I have had some terrible pro tools troubles at my recording school today! In the small studio we recorded last year a demo of a band, and last week we tried to mix it. A part of the recordings were made on a fostex hard disk recorder, but extra tracks were made on a synced Digi 001 with Pro Tools LE.


When we put the system on last week suddenly, the whole system was completely messed up! We had wrong tracks on the wrong song, and he just couldn't find several audio files anymore. After cursing a lot, I tried to search for the missing audio files, but I didn't have any succes. Entire maps of audio files were missing in the songs directory, and audio files were scattered all over the hard disc. It seems it is practically not possible to fix and I lost lots of work

First I'll begin with the lessons I learned from this little disaster:

-I'll start to record destrustive next time. The hard disc was full of bad and old takes that the system hadn't trown away.
-I'm going to be more intelligent with naming tracks. When naming a track 'lead vocal 1', and your audio file folder is missing, as in this case, you find 10 to 12 matches when searching for it on your disc. And I ain't saying nothing yet about some punch ins that are called 'audio 1-01' when you forget to name them.


But now: How is this possible?? I mean: everything worked perfectely, the recordings were finished and safe, nothing was going on, each song and session had his own directory and map of audio files...? We think the only way this was possible is sabotage, but then again: the few people that use that studio, we can't think of anybody who can be such a mf to do that.
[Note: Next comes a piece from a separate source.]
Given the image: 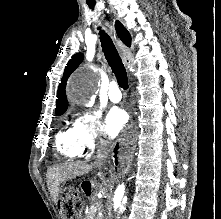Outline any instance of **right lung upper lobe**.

Or is this any other way that made this possible?
 
Unless you have some sort of catastrophic virus, this cannot happen without someone doing it. Meaning, if you had recorded these sessions to Pro Tools (or any other system) and then turned the box off for a year, or left it in a room where no one could touch it for a year, your sessions would still be perfect. Clearly, someone was doing something on the system and accidentally deleted or moved some files. It happens. This is why, if you record a session, you should always go ahead and back it up when you have some spare time. I usually back up each new session within the week to CDR (or multiple CDRs, if your session is big). Generally, I zip the files first... Then label them clearly with the date of the backup. Then when I do something new to a session (like adding a bunch of overdubs, voclas, or if I come up with a really great mix) I back it up to CDR again.
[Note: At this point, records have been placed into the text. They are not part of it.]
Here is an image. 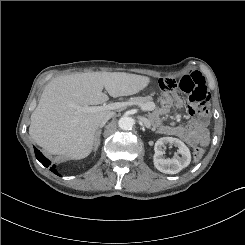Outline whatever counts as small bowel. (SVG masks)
Here are the masks:
<instances>
[{
    "instance_id": "obj_1",
    "label": "small bowel",
    "mask_w": 245,
    "mask_h": 245,
    "mask_svg": "<svg viewBox=\"0 0 245 245\" xmlns=\"http://www.w3.org/2000/svg\"><path fill=\"white\" fill-rule=\"evenodd\" d=\"M157 86L163 91L174 93L178 107L184 106V101L180 98L178 92L187 93L191 104L187 111L192 116L189 125H160L161 115L166 112V107L158 110L152 117L153 122L159 125V131L166 135H172L180 138L190 146L207 145L210 141L207 125L209 122L208 92L204 77L197 72L175 80L173 77H161L157 81Z\"/></svg>"
}]
</instances>
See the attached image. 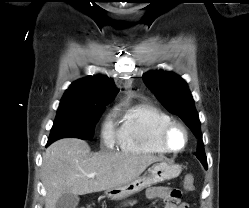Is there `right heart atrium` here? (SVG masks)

I also like to keep each session (and all my songs from all my other music apps) on at least two separate hard disks at the same time, and sometimes on two separate computers. I do weekly backups of all the sessions on my audio drive (on both mac and pc) to each computer's system drive. So far, so good, though my PC's system drive is runnin out of space...
 
Well, we all learn from our faulths, so next session I record I'll definetely back-up them. Pro Tools also asks, like most programs after closing, if you want to save changes. So it would be possible that somebody fiddled around with it and just pressed ok afterwards without considering the results.